A package with no known vulnerabilities resolves normally:

npm --verbose pack minimist --dry-run --prefer-online
npm http fetch GET 200 http://localhost/minimist 104ms (cache updated)
npm http fetch GET 200 http://localhost/minimist/-/minimist-1.2.8.tgz 18ms (cache revalidated)
npm notice 📦  minimist@1.2.8
...

OSV rules in action: vulnerable versions silently skipped

lodash has several known CVEs in older versions. When you ask for lodash without specifying a version, the firewall transparently steers you to the latest safe version:

npm --verbose pack lodash --dry-run --prefer-online
# Audit-Logs: {"purl":"pkg:npm/lodash@4.18.1","rule_id":"default","ruleset_id":"default","action":"allow","effective_action":"allow"}

The exact version may differ depending on what’s currently latest on npmjs.com/package/lodash; the firewall steers your unpinned install to the highest version not flagged by OSV. As long as the action is allow and the rule_id is default, the OSV ruleset is working as intended.

If you explicitly pin to a vulnerable version, the audit log shows it was matched by an OSV rule:

npm --verbose pack lodash@4.17.20 --dry-run --prefer-online
# Audit-Logs: {"purl":"pkg:npm/lodash@4.17.20","rule_id":"GHSA-29mw-wpgm-hmr9","ruleset_id":"osv-npm","action":"hide","effective_action":"hide"}

The rule_id is a real GHSA identifier, look up the CVE details on osv.dev. Every rule in the osv-npm ruleset links back to its origin advisory this way.

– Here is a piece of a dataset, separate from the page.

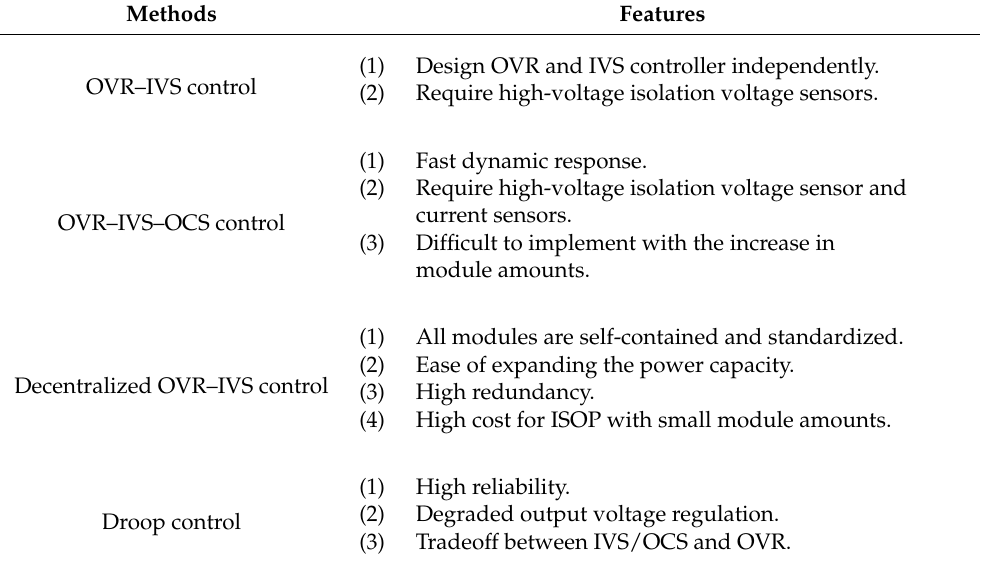
Table 2. Comparison of the ISOP control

By default, OSV severity scores below the deny threshold map to hide: the version stays installable if pinned, but is excluded from latest. To turn hide into a hard 403 block, lower the deny threshold (see the Firewall Configuration Reference) or add a custom action: deny rule, as described in Writing Custom Firewall Rules.

Quarantined: recently-published versions

With default_quarantine_days: 7, any version published in the last 7 days is hidden from latest resolution. Developers running npm install <pkg> get the latest non-quarantined version automatically, protecting against typo-squatting and newly-published malicious packages that haven’t been flagged yet by OSV.

In the audit log, quarantined versions appear with effective_action: hide even when no explicit rule matches.